■ **练习说明**: 从下面的记录中摘出所有含有字符串“Packages”的行，逐行照抄。大小写须完全一致。
·····
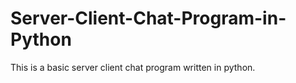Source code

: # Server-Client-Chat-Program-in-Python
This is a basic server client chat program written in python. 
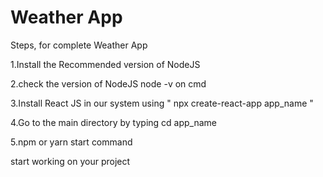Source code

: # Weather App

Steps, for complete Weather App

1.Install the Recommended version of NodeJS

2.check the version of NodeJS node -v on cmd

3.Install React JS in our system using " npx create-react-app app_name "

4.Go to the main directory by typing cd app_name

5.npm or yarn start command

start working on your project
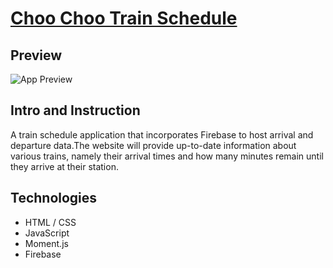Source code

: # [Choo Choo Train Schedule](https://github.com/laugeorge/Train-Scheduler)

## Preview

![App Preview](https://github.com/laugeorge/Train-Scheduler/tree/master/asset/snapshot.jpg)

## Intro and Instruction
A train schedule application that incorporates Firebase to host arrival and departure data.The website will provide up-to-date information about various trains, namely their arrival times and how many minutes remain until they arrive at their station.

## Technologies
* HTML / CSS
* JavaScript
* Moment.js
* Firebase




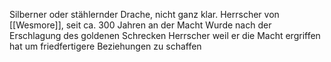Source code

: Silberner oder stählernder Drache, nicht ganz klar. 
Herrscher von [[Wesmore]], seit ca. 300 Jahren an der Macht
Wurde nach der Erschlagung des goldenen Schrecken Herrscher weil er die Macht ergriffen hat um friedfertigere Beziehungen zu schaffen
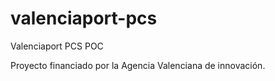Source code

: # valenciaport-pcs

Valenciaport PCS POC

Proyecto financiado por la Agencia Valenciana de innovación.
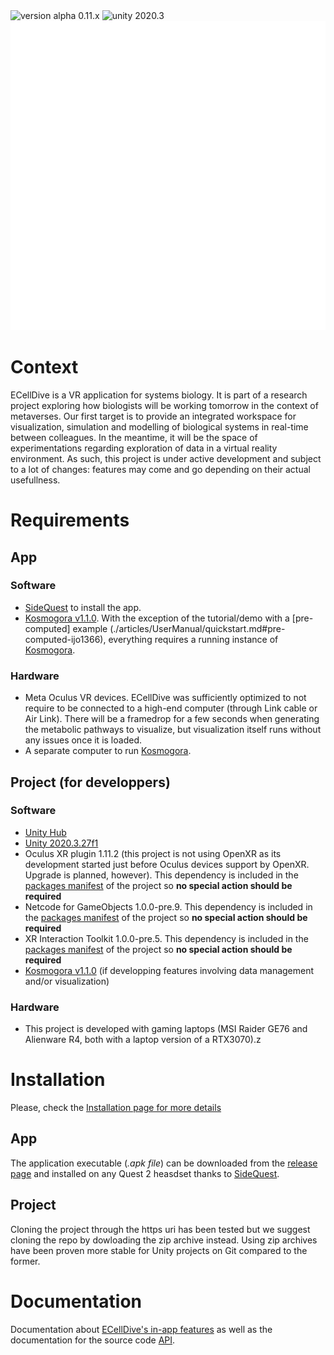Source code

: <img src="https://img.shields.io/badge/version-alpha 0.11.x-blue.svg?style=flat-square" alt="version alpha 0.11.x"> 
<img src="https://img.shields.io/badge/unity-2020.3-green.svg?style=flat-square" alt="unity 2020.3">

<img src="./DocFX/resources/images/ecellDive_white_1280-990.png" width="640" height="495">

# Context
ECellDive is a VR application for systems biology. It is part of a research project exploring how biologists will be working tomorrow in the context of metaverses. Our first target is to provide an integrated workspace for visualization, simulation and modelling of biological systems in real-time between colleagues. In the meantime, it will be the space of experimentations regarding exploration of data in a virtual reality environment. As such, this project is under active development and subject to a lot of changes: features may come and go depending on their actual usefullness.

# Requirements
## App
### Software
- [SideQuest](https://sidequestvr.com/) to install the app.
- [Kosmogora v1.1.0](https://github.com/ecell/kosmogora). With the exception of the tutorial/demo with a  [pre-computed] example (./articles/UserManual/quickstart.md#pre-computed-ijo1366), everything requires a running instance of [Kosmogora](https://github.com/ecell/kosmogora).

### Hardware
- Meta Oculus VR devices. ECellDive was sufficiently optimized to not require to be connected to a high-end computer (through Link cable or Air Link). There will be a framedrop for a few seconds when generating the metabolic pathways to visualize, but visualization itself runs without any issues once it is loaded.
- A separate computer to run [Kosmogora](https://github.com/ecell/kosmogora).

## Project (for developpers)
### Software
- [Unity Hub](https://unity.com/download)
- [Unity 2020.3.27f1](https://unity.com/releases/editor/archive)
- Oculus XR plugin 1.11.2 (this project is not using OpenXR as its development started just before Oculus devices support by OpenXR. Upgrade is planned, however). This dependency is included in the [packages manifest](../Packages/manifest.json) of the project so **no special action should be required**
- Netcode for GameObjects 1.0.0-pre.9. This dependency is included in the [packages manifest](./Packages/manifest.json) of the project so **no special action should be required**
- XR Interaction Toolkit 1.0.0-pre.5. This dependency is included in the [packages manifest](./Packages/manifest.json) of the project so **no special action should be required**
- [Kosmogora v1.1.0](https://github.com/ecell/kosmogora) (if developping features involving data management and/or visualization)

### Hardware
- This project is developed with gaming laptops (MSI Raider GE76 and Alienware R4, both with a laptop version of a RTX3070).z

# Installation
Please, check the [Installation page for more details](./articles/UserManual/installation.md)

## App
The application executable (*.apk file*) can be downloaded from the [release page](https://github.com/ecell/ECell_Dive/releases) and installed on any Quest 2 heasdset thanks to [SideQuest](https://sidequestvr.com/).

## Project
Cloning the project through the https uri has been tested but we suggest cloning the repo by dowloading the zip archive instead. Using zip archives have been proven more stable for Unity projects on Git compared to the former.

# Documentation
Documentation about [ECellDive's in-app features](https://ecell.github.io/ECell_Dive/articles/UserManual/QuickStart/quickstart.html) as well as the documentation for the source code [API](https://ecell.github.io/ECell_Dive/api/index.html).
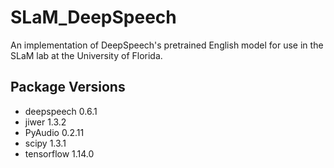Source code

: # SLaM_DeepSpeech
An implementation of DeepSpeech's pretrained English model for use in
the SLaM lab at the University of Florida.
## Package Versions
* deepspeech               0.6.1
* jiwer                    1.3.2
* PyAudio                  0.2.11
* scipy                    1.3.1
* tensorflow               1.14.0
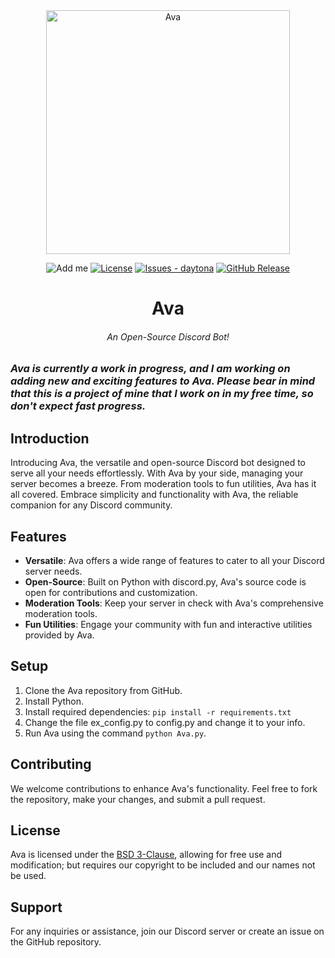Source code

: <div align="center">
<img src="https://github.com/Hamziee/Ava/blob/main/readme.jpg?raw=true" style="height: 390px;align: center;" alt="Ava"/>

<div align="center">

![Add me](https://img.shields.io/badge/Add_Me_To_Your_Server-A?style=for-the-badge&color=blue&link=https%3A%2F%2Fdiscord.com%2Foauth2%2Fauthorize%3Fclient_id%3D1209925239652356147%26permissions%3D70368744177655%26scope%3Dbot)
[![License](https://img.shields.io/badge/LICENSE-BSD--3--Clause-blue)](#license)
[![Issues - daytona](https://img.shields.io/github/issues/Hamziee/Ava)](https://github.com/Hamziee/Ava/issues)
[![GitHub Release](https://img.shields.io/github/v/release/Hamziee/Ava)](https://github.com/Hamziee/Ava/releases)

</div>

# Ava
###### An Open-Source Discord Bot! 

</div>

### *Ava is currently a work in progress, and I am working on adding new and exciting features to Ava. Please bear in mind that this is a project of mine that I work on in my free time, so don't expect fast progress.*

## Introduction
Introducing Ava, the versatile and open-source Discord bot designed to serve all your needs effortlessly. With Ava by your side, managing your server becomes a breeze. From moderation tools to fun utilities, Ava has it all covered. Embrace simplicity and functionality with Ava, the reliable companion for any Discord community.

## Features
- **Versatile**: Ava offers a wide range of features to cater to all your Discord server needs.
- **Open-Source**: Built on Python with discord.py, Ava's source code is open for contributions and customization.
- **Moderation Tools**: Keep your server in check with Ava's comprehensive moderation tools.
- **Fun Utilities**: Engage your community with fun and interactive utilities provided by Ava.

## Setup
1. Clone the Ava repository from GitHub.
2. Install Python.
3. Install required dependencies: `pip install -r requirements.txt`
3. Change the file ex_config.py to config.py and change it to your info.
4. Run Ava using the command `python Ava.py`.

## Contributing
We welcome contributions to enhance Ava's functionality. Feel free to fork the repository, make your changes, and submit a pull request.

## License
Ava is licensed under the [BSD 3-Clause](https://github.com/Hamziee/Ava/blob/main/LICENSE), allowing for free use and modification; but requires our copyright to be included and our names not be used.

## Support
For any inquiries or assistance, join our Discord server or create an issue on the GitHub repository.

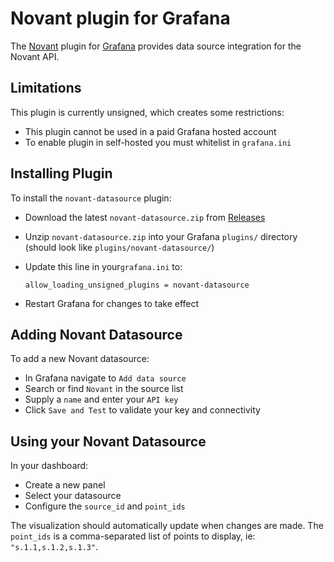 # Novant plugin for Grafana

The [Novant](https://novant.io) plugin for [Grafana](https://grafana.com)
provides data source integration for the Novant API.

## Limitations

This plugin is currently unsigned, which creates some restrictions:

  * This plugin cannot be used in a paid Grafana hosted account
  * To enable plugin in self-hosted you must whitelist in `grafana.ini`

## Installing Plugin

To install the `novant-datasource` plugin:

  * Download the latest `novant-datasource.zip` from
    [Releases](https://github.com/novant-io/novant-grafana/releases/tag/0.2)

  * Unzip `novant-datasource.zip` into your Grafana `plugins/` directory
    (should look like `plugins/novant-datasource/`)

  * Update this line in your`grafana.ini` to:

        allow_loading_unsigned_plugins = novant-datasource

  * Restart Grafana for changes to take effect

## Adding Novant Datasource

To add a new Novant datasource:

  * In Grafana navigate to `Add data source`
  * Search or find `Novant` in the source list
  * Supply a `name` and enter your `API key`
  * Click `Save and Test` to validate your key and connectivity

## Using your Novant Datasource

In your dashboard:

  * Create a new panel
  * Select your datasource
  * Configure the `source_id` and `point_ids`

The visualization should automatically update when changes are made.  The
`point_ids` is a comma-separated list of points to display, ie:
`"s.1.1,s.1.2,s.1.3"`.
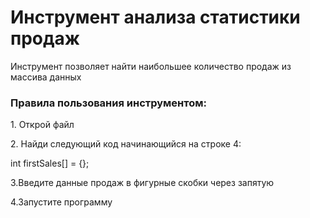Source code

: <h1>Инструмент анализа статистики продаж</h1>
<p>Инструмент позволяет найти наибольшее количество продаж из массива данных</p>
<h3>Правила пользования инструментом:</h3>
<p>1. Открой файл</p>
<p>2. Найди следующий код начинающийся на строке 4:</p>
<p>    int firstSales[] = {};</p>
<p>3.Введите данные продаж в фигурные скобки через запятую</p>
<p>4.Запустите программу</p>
·····
■ **参考答案**:
- Oculus XR plugin 1.11.2 (this project is not using OpenXR as its development started just before Oculus devices support by OpenXR. Upgrade is planned, however). This dependency is included in the [packages manifest](../Packages/manifest.json) of the project so **no special action should be required**
- Netcode for GameObjects 1.0.0-pre.9. This dependency is included in the [packages manifest](./Packages/manifest.json) of the project so **no special action should be required**
- XR Interaction Toolkit 1.0.0-pre.5. This dependency is included in the [packages manifest](./Packages/manifest.json) of the project so **no special action should be required**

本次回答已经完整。